**Aim of the task**
Echo every line of the records below word for word, with nothing changed or left out.

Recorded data
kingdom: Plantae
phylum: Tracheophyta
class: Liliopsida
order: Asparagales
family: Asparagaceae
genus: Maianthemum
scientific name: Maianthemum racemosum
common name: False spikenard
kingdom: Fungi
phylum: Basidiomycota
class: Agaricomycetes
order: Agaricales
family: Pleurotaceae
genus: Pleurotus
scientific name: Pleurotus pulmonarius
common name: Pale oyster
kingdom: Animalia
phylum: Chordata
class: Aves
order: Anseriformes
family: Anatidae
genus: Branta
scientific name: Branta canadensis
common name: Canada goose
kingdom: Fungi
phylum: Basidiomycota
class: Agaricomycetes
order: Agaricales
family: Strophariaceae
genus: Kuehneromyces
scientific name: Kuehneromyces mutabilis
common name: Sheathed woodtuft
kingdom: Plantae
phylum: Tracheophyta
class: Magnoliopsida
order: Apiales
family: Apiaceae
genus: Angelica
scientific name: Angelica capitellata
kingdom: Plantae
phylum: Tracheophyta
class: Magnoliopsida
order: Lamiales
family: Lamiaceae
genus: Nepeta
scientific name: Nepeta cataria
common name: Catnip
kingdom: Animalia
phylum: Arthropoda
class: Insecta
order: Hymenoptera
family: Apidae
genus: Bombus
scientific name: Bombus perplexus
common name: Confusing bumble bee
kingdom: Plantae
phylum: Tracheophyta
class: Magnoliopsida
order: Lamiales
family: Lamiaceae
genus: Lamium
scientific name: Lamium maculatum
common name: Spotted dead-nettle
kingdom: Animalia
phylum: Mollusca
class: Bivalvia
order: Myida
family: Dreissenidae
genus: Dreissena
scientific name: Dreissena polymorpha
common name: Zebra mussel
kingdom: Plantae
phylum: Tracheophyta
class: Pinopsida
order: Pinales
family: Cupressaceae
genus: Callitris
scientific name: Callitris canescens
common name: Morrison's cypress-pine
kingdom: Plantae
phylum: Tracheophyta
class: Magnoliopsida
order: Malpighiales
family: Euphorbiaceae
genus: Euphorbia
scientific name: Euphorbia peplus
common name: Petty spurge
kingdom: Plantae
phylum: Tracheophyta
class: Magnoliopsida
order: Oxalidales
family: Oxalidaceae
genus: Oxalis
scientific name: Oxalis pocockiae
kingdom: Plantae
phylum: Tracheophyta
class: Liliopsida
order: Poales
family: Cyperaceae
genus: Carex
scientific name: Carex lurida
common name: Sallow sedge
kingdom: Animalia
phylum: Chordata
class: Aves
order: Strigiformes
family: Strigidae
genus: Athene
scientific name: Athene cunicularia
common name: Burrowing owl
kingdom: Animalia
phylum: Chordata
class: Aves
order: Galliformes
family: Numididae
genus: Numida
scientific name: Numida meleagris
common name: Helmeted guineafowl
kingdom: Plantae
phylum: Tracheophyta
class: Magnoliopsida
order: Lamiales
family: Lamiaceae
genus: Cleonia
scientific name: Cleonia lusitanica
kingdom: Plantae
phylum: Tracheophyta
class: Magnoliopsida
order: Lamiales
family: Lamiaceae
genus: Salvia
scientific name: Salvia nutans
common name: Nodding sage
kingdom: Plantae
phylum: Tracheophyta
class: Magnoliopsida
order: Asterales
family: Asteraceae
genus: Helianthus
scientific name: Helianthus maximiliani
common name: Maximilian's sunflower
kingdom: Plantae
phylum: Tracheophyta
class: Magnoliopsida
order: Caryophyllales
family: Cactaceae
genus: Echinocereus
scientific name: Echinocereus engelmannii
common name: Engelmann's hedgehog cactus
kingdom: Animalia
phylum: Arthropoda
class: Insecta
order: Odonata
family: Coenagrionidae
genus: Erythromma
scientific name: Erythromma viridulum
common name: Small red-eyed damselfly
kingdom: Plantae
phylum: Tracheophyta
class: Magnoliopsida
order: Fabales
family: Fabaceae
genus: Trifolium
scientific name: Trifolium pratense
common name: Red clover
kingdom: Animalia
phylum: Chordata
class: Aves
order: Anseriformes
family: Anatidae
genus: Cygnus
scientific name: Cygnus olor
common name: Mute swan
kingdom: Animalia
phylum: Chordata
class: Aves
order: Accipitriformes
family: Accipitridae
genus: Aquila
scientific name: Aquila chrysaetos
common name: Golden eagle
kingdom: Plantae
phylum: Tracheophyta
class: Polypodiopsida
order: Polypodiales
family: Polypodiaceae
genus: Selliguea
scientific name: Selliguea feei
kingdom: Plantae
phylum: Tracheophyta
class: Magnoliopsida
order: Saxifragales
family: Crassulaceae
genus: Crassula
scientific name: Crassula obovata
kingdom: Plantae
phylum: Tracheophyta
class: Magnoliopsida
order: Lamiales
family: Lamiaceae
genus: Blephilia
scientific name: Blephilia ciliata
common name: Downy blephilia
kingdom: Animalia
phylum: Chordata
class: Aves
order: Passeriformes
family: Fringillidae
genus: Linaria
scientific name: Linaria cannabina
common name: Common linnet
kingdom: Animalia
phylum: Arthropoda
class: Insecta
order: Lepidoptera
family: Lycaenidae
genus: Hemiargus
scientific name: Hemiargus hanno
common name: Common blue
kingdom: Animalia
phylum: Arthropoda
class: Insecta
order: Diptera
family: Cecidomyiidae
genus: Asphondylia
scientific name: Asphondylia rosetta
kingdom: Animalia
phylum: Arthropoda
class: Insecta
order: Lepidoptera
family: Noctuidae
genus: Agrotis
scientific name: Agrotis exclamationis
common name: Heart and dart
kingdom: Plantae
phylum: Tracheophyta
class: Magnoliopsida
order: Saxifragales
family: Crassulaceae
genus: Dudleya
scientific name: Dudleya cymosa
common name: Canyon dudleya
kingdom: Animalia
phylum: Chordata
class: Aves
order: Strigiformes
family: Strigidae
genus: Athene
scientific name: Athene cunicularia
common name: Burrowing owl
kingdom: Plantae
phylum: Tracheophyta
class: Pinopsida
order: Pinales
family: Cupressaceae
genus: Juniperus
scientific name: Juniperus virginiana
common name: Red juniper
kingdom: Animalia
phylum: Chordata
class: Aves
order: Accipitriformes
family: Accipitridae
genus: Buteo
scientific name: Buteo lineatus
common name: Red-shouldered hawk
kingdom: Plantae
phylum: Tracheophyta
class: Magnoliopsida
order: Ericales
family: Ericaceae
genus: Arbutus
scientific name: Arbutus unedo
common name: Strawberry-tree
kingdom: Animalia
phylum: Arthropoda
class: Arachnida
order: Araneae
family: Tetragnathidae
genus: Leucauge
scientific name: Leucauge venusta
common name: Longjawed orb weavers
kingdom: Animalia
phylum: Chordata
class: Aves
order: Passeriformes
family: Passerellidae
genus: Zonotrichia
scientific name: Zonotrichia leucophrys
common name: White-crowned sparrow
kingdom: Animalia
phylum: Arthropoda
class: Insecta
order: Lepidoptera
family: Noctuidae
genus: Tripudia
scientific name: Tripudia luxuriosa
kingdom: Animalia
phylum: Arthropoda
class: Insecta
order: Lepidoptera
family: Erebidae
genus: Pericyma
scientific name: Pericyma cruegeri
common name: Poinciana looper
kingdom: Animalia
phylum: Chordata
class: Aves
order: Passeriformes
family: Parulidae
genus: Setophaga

**Task response**
kingdom: Plantae
phylum: Tracheophyta
class: Liliopsida
order: Asparagales
family: Asparagaceae
genus: Maianthemum
scientific name: Maianthemum racemosum
common name: False spikenard
kingdom: Fungi
phylum: Basidiomycota
class: Agaricomycetes
order: Agaricales
family: Pleurotaceae
genus: Pleurotus
scientific name: Pleurotus pulmonarius
common name: Pale oyster
kingdom: Animalia
phylum: Chordata
class: Aves
order: Anseriformes
family: Anatidae
genus: Branta
scientific name: Branta canadensis
common name: Canada goose
kingdom: Fungi
phylum: Basidiomycota
class: Agaricomycetes
order: Agaricales
family: Strophariaceae
genus: Kuehneromyces
scientific name: Kuehneromyces mutabilis
common name: Sheathed woodtuft
kingdom: Plantae
phylum: Tracheophyta
class: Magnoliopsida
order: Apiales
family: Apiaceae
genus: Angelica
scientific name: Angelica capitellata
kingdom: Plantae
phylum: Tracheophyta
class: Magnoliopsida
order: Lamiales
family: Lamiaceae
genus: Nepeta
scientific name: Nepeta cataria
common name: Catnip
kingdom: Animalia
phylum: Arthropoda
class: Insecta
order: Hymenoptera
family: Apidae
genus: Bombus
scientific name: Bombus perplexus
common name: Confusing bumble bee
kingdom: Plantae
phylum: Tracheophyta
class: Magnoliopsida
order: Lamiales
family: Lamiaceae
genus: Lamium
scientific name: Lamium maculatum
common name: Spotted dead-nettle
kingdom: Animalia
phylum: Mollusca
class: Bivalvia
order: Myida
family: Dreissenidae
genus: Dreissena
scientific name: Dreissena polymorpha
common name: Zebra mussel
kingdom: Plantae
phylum: Tracheophyta
class: Pinopsida
order: Pinales
family: Cupressaceae
genus: Callitris
scientific name: Callitris canescens
common name: Morrison's cypress-pine
kingdom: Plantae
phylum: Tracheophyta
class: Magnoliopsida
order: Malpighiales
family: Euphorbiaceae
genus: Euphorbia
scientific name: Euphorbia peplus
common name: Petty spurge
kingdom: Plantae
phylum: Tracheophyta
class: Magnoliopsida
order: Oxalidales
family: Oxalidaceae
genus: Oxalis
scientific name: Oxalis pocockiae
kingdom: Plantae
phylum: Tracheophyta
class: Liliopsida
order: Poales
family: Cyperaceae
genus: Carex
scientific name: Carex lurida
common name: Sallow sedge
kingdom: Animalia
phylum: Chordata
class: Aves
order: Strigiformes
family: Strigidae
genus: Athene
scientific name: Athene cunicularia
common name: Burrowing owl
kingdom: Animalia
phylum: Chordata
class: Aves
order: Galliformes
family: Numididae
genus: Numida
scientific name: Numida meleagris
common name: Helmeted guineafowl
kingdom: Plantae
phylum: Tracheophyta
class: Magnoliopsida
order: Lamiales
family: Lamiaceae
genus: Cleonia
scientific name: Cleonia lusitanica
kingdom: Plantae
phylum: Tracheophyta
class: Magnoliopsida
order: Lamiales
family: Lamiaceae
genus: Salvia
scientific name: Salvia nutans
common name: Nodding sage
kingdom: Plantae
phylum: Tracheophyta
class: Magnoliopsida
order: Asterales
family: Asteraceae
genus: Helianthus
scientific name: Helianthus maximiliani
common name: Maximilian's sunflower
kingdom: Plantae
phylum: Tracheophyta
class: Magnoliopsida
order: Caryophyllales
family: Cactaceae
genus: Echinocereus
scientific name: Echinocereus engelmannii
common name: Engelmann's hedgehog cactus
kingdom: Animalia
phylum: Arthropoda
class: Insecta
order: Odonata
family: Coenagrionidae
genus: Erythromma
scientific name: Erythromma viridulum
common name: Small red-eyed damselfly
kingdom: Plantae
phylum: Tracheophyta
class: Magnoliopsida
order: Fabales
family: Fabaceae
genus: Trifolium
scientific name: Trifolium pratense
common name: Red clover
kingdom: Animalia
phylum: Chordata
class: Aves
order: Anseriformes
family: Anatidae
genus: Cygnus
scientific name: Cygnus olor
common name: Mute swan
kingdom: Animalia
phylum: Chordata
class: Aves
order: Accipitriformes
family: Accipitridae
genus: Aquila
scientific name: Aquila chrysaetos
common name: Golden eagle
kingdom: Plantae
phylum: Tracheophyta
class: Polypodiopsida
order: Polypodiales
family: Polypodiaceae
genus: Selliguea
scientific name: Selliguea feei
kingdom: Plantae
phylum: Tracheophyta
class: Magnoliopsida
order: Saxifragales
family: Crassulaceae
genus: Crassula
scientific name: Crassula obovata
kingdom: Plantae
phylum: Tracheophyta
class: Magnoliopsida
order: Lamiales
family: Lamiaceae
genus: Blephilia
scientific name: Blephilia ciliata
common name: Downy blephilia
kingdom: Animalia
phylum: Chordata
class: Aves
order: Passeriformes
family: Fringillidae
genus: Linaria
scientific name: Linaria cannabina
common name: Common linnet
kingdom: Animalia
phylum: Arthropoda
class: Insecta
order: Lepidoptera
family: Lycaenidae
genus: Hemiargus
scientific name: Hemiargus hanno
common name: Common blue
kingdom: Animalia
phylum: Arthropoda
class: Insecta
order: Diptera
family: Cecidomyiidae
genus: Asphondylia
scientific name: Asphondylia rosetta
kingdom: Animalia
phylum: Arthropoda
class: Insecta
order: Lepidoptera
family: Noctuidae
genus: Agrotis
scientific name: Agrotis exclamationis
common name: Heart and dart
kingdom: Plantae
phylum: Tracheophyta
class: Magnoliopsida
order: Saxifragales
family: Crassulaceae
genus: Dudleya
scientific name: Dudleya cymosa
common name: Canyon dudleya
kingdom: Animalia
phylum: Chordata
class: Aves
order: Strigiformes
family: Strigidae
genus: Athene
scientific name: Athene cunicularia
common name: Burrowing owl
kingdom: Plantae
phylum: Tracheophyta
class: Pinopsida
order: Pinales
family: Cupressaceae
genus: Juniperus
scientific name: Juniperus virginiana
common name: Red juniper
kingdom: Animalia
phylum: Chordata
class: Aves
order: Accipitriformes
family: Accipitridae
genus: Buteo
scientific name: Buteo lineatus
common name: Red-shouldered hawk
kingdom: Plantae
phylum: Tracheophyta
class: Magnoliopsida
order: Ericales
family: Ericaceae
genus: Arbutus
scientific name: Arbutus unedo
common name: Strawberry-tree
kingdom: Animalia
phylum: Arthropoda
class: Arachnida
order: Araneae
family: Tetragnathidae
genus: Leucauge
scientific name: Leucauge venusta
common name: Longjawed orb weavers
kingdom: Animalia
phylum: Chordata
class: Aves
order: Passeriformes
family: Passerellidae
genus: Zonotrichia
scientific name: Zonotrichia leucophrys
common name: White-crowned sparrow
kingdom: Animalia
phylum: Arthropoda
class: Insecta
order: Lepidoptera
family: Noctuidae
genus: Tripudia
scientific name: Tripudia luxuriosa
kingdom: Animalia
phylum: Arthropoda
class: Insecta
order: Lepidoptera
family: Erebidae
genus: Pericyma
scientific name: Pericyma cruegeri
common name: Poinciana looper
kingdom: Animalia
phylum: Chordata
class: Aves
order: Passeriformes
family: Parulidae
genus: Setophaga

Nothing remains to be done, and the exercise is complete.